"I am determined," Julian exclaimed, "to know who and what it is that cowers there!" Wherewith he sprang from off the sofa on which he had previously raised himself to a sitting position, and, with a leap, rushed towards the mosquito curtains hanging by the bedhead. "I will see who and what you are!" he cried, feeling certain that in this spot was still lurking some strange, secret visitant.
Yet to his astonishment the spot was empty when he reached it. Neither human being nor animal, nor anything whatever, was there.
"I am indeed struck with fever and delirious," he muttered to himself, "or if not that, am mad. Yet I could have sworn it was as I thought."
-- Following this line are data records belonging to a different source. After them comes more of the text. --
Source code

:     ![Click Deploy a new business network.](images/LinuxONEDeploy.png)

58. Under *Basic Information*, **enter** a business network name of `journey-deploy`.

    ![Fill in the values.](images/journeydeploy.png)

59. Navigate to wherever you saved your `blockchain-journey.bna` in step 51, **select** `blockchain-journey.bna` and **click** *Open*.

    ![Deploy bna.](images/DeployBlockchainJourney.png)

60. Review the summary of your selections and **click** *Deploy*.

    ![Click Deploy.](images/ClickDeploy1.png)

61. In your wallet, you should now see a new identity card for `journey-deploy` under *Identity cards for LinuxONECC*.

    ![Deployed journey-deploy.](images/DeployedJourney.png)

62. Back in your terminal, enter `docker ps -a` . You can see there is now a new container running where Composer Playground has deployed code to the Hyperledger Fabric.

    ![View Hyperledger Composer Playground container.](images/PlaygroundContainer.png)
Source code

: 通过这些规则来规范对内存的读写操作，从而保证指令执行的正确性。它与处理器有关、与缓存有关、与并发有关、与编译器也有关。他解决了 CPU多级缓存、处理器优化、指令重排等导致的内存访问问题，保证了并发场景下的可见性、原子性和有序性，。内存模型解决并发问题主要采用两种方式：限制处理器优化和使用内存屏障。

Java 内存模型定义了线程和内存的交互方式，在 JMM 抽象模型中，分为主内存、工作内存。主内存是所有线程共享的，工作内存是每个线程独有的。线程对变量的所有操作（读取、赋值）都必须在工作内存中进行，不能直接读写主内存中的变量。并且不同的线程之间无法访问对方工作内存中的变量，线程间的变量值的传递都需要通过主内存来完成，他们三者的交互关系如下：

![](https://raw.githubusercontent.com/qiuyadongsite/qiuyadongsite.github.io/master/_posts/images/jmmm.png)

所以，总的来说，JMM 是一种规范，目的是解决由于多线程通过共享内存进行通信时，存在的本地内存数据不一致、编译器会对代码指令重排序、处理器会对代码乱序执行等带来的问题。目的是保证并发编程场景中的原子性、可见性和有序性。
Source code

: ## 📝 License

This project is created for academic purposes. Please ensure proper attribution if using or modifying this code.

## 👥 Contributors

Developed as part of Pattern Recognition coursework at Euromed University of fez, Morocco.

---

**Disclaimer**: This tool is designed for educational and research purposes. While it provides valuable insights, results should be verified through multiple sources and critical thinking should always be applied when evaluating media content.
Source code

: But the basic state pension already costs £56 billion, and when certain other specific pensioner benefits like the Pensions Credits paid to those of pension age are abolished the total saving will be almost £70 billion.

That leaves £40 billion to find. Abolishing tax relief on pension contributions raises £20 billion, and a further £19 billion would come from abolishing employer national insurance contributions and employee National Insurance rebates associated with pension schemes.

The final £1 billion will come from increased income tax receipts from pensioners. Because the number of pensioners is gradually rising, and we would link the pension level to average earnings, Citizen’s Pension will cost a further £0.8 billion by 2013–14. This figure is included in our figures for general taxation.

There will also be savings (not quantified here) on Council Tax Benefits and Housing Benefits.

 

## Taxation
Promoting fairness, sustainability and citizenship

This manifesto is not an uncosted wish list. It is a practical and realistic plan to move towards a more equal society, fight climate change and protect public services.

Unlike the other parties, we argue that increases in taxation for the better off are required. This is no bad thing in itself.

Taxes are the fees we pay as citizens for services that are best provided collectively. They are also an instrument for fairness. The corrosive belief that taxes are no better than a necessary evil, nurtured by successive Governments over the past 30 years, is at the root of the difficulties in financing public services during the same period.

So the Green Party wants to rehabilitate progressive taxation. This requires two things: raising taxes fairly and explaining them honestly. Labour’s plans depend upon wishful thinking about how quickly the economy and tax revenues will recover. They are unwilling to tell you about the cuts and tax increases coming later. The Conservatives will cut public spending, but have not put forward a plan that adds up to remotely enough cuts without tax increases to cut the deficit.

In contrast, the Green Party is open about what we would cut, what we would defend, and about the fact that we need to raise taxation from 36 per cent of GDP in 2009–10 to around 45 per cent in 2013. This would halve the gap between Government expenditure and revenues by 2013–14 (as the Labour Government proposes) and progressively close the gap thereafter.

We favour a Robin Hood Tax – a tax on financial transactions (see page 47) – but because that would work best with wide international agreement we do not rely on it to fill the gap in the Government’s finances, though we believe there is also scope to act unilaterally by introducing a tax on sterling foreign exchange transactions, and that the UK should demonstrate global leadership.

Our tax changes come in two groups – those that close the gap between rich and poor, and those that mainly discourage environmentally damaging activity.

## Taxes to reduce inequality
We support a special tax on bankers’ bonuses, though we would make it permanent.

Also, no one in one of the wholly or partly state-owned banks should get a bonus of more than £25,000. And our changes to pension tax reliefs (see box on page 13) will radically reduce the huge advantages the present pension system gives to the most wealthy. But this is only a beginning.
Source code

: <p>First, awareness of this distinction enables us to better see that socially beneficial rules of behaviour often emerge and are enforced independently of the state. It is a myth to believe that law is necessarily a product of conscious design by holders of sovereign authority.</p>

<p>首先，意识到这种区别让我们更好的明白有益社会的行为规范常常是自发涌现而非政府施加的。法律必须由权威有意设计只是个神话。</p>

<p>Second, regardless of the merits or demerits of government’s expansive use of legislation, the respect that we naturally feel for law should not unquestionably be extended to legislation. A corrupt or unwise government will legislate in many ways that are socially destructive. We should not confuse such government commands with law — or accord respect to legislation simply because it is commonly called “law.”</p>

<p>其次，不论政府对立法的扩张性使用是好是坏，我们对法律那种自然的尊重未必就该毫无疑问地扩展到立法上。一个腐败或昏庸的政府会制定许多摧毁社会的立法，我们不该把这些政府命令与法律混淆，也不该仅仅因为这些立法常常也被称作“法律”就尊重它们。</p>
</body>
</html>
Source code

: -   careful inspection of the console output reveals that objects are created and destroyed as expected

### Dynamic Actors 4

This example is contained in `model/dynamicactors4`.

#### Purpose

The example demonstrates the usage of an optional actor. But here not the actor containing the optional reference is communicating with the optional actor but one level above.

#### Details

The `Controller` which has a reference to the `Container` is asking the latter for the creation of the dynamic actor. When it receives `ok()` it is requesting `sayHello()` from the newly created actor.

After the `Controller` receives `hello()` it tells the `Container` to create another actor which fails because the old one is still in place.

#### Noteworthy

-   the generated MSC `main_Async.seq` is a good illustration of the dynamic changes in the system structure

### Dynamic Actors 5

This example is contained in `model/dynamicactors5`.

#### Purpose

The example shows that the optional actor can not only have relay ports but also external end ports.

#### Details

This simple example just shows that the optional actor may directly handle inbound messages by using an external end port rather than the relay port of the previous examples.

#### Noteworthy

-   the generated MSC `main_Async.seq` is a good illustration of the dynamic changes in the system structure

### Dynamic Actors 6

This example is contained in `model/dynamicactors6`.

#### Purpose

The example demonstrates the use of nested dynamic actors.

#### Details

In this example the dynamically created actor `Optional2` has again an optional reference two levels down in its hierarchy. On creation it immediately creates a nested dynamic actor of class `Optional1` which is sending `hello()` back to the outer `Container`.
Then again, as he stood there holding in his hand the gauzy curtains which he had brushed aside, the storm burst afresh over the house with renewed violence; again the sheets of rain poured down; once more the purple tropical lightning flashed and the thunder roared. And as the tempest beat down on all beneath its violence, and while a moment of intense darkness was followed by an instant of brilliant light, Julian heard a stronger rattle of the Venetian blinds than the wind had made, and saw, as again there came a flash of lightning, a dark, hooded figure creep out swiftly past them on to the balcony--a figure shrouded to the eyes, yet in the dark eyes of which, as the lightning played on them, there seemed to be a look of awful fear.
[CHAPTER XXIII.]
WARNED
Blue as the deepest gleam within the sapphire's depth were the heavens; bright as molten gold were the sun's rays the next morning when the storm was past--leaving, however, in its track some marks of its passage. For the flowers in the gardens round the house were beaten down now with the weight of water that had fallen on them; beneath the oleanders and the flamboyants, the allamandas and ixoras, the blossoms strewed the pampas grass in masses; while many crabs--which wander up from the seacoast in search of succulent plants whereon to feed--lay dead near the roots of the bushes and shrubs.
Yet a day's scorching sun, to be followed perhaps by an entire absence of further rain for a month, would soon cause fresh masses of bloom to take the place of those which were destroyed, especially as now they had received the moisture so necessary to their existence. And Julian, standing on his balcony and wondering who that strange nocturnal visitor was who had fled on to this very balcony a few hours before, thought that during his stay in this mysterious place he had never seen its surroundings look so fair.
Whether it was that he had received considerable benefit from the quinine which he had taken overnight, or whether it was from the total change of clothing which he had now assumed in place of the garments he had worn up to now, or perhaps from his not having lain through the night upon the bed which, particularly of late, had seemed so malodorous, he felt very much better this morning. His brain no longer appeared numbed nor his mind hazy, nor had he any headache.
"Which," he said to himself, "is a mighty good thing. For now I want all my wits about me. This affair has got to be brought to a conclusion somehow, and Julian Ritherdon is the man to do it. Only," he said, with now a smile on his face--"only, no more of the simple trusting individual you have been, my friend--if you ever have been such! Instead of suspecting Master Sebastian of being in the wrong box you have got to prove him so, and instead of suspecting him to be a--well! say a gentleman who hasn't got much regard for you, you have got to get to windward of him. Now go full speed ahead, my son."